Für humangenetische Analysen komplexer Merkmale ist somit eine Reduktion der Variabilität von Genen und Umweltfaktoren notwendig. Anders als im Tiermodell können und wollen wir aber weder genetisch homogene Stämme erzeugen, Umweltbedin-gungen standardisieren (vielleicht mit Ausnahme von Großraumbüros, siehe Dilbert) noch einzelne Gene gezielt ausschalten. Wir können aber das natürliche Experiment ‚Zwillinge’ nutzen, in dem wir die funktionelle Bedeutung natürlicher Variationen der einzelnen Gene untersuchen mittels eines Vergleichs innerhalb dizygoter Zwillingspaare. Da diese Zwillinge für die Hälfte der (nicht untersuchten) Hintergrundsgene übereinstimmen und auch die Exposition gegenüber Umweltfaktoren teilweise gleich war und ist, erreichen wir eine Reduktion des „Hintergrund-Rauschens”. Das „Signal” des einzelnen Gens wird einfacher messbar.
In Kopplungsstudien nutzt man die Tatsache, dass jeder Mensch von den Genvarianten der Eltern eine zufällige Kombination erbt. Man vergleicht die Ähnlichkeit von DZ, die für die interessierende Genregion identische elterliche Gene geerbt hat (identity by descent, IBD2) mit Paaren mit nur einem gemeinsamen (IBD1) oder keinem (IBD0) gemeinsamen elterlichen Gen. Mit steigender genetischer Übereinstimmung sollte auch das gemessene Merkmal ähnlicher werden.

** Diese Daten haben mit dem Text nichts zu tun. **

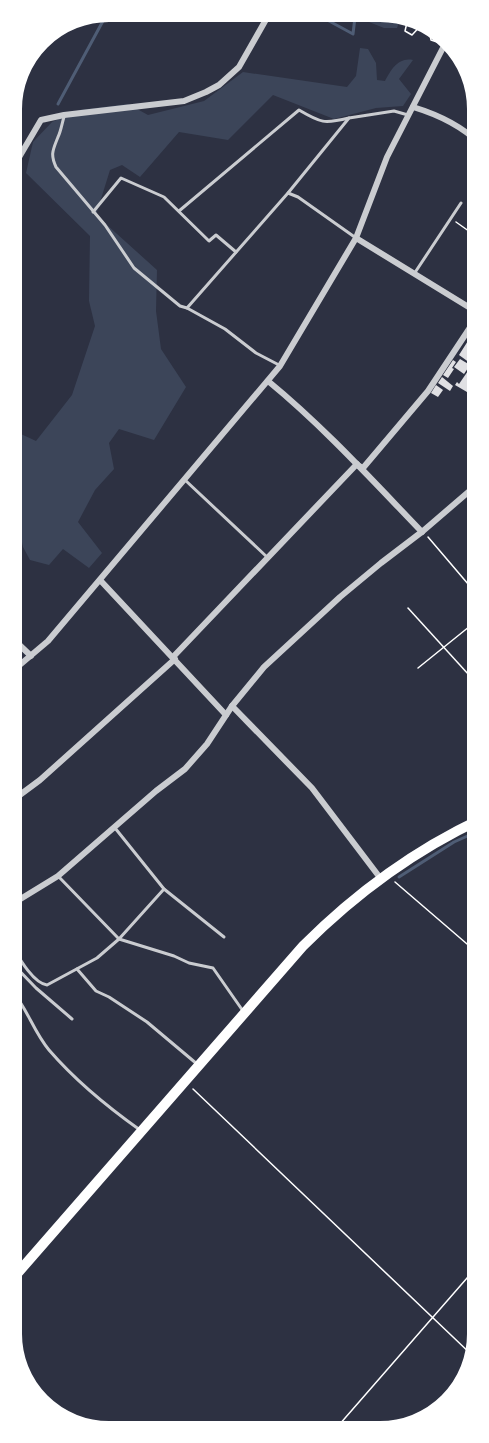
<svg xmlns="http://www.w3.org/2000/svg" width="489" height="1443" viewBox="0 0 489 1443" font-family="Montserrat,sans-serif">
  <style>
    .green { fill: #3c4559 }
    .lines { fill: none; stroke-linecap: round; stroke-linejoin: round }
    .stream { stroke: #4f5d75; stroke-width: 3 }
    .building { fill: #e0e0e3 }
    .path { stroke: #fff; stroke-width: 1.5 }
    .service { stroke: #caccd0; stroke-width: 3 }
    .minor { stroke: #caccd0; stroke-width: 6 }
    .trunk { stroke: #fff; stroke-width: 10 }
    .rim { fill: none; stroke: #fff; stroke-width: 8 }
  </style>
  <rect width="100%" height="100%" fill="#2d3142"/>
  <!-- green -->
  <g class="green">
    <path d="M380,9L403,11L397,28H384L369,22Z"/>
    <path d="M360,48L368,49L376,63L377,80L385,81C391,70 398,57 413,60L399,79L411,94L403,106L376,108L334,119L273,95L228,140L179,132L140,177L122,165L110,170L96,215L157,270L156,311L161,349L186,387L154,440L119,429L109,443L114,469L95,490L78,522L102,553L89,568L63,549L49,565L30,560L23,547L16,515L8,508V428L36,441L72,395L95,326L89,301L90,236L26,173L33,142L52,122L79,110L128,104L148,115L204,101L243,72L347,87L356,76Z"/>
  </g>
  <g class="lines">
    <!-- stream -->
    <g class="stream">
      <path d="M307,9L353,34L355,17L361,9"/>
      <path d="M58,104L110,8"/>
      <path d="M399,877L454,842L481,830"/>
    </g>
  </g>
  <!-- building -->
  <g class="building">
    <path d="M480,332V367L473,362L475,359L473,358L470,363L459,355L473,333L477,336Z"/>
    <path d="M460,359L470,365L464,374L454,367Z"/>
    <path d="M453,360L456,362L452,368L454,369L448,378L443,375Z"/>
    <path d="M470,368L479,374L467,392L455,385L457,382L459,384Z"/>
    <path d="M442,377L453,386L450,391L438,383Z"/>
    <path d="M436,385L443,390L438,397L431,393Z"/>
  </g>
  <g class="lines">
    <!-- path -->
    <g class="path">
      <path d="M409,14L405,31L412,35L424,22"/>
      <path d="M428,24L431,40L437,42"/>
      <path d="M456,222L480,239"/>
      <path d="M428,537L480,598"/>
      <path d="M408,608L479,686"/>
      <path d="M418,668L480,618"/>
      <path d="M480,681L479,686L480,688"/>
      <path d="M395,882L481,956"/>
      <path d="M193,1089L474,1357"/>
      <path d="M332,1433L481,1262"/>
    </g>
    <!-- service -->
    <g class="service">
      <path d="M64,117C62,123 61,131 58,137C53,150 50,154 56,167L105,225L134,268L180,306L187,308"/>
      <path d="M288,193L298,197L356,238"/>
      <path d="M179,211L299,110C321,123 324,124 349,118"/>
      <path d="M93,212L121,178L164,197L209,241L216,235L236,252"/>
      <path d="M414,274L461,203"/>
      <path d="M279,365L256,353L225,329L187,308L288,193L349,118L394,111L408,115"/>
      <path d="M185,480L267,557"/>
      <path d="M115,828L164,889L224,937"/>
      <path d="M58,876L119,939L174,956L189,963L213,968L243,1011"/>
      <path d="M9,941C17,954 32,983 47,985L97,958L119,939L164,889"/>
      <path d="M9,960L36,988L72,1019"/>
      <path d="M77,969L96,991L109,997L147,1022L197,1064"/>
      <path d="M9,987C26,1005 33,1031 49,1050C74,1079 109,1108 140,1130"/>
    </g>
    <!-- minor -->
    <g class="minor">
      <path d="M413,107C436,114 462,126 480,144"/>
      <path d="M8,176L41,120L64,115L184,101L206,92L219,85L239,67L272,9"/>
      <path d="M356,238L480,314"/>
      <path d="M268,381C324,427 372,480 422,532"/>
      <path d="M359,466L363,468L428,391L479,314"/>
      <path d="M100,580L226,715"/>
      <path d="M8,634L31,656"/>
      <path d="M173,657L357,464"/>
      <path d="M9,674L48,641L280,366L356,238L387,157L449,36"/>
      <path d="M232,706L312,788L381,879"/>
      <path d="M9,803L40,780L175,659"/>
      <path d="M9,906L58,876L156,791L185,769L207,744L232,706L264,667L340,597L381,563L423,531L480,482"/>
    </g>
    <!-- trunk -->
    <path class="trunk" d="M9,1283L303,946C354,895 415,850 481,819"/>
  </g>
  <!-- crop -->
  <path d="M0 0H489V1443H0ZM109 18H380A91 91 0 0 1 471 109V1334A91 91 0 0 1 380 1425H109A91 91 0 0 1 18 1334V109A91 91 0 0 1 109 18Z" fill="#fff" fill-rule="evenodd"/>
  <path class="rim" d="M109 18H380A91 91 0 0 1 471 109V1334A91 91 0 0 1 380 1425H109A91 91 0 0 1 18 1334V109A91 91 0 0 1 109 18Z"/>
</svg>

In Assoziationsstudien werden einzelne Gene feiner analysiert. Bei Übereinstimmung für eine Sequenzvariante bei beiden Zwillingen (z. B. beide homozygot CCGTT/CCGTT) wird eine größere Merkmalsübereinstimmung erwartet als bei Sequenzunterschieden (homozygot CCGTT/CCGTT vs dizygot CCATT/CCGTT oder homozygot CCATT/CCATT).
Die Kandidatengene für solche Untersuchungen ergeben sich aus der Kenntnis der Physiologie der Kreislaufregulation oder auch tierexperimentellen Studien mit systematischer Mutagenese oder selektiver Züchtung für pathologische Merkmale.
Der hier dargestellte theoretische Vorteil von Zwillingsanalysen hat sich in der Praxis bewährt, in unserer Berliner Arbeitsgruppe ebenso wie in Studien in England, Skandinavien, Australien oder den USA. Gene, deren Einfluss auf den Blutdruck nachgewiesen wurden (quantitative trait loci QTL), sind z. B. die Gene für den insulin-like growth factor, beta- und gamma-subunit epithelial sodium channel, angiotensin1-receptor, beta-adrenoceptor, alpha-adducin oder BK channel beta 1-subunit.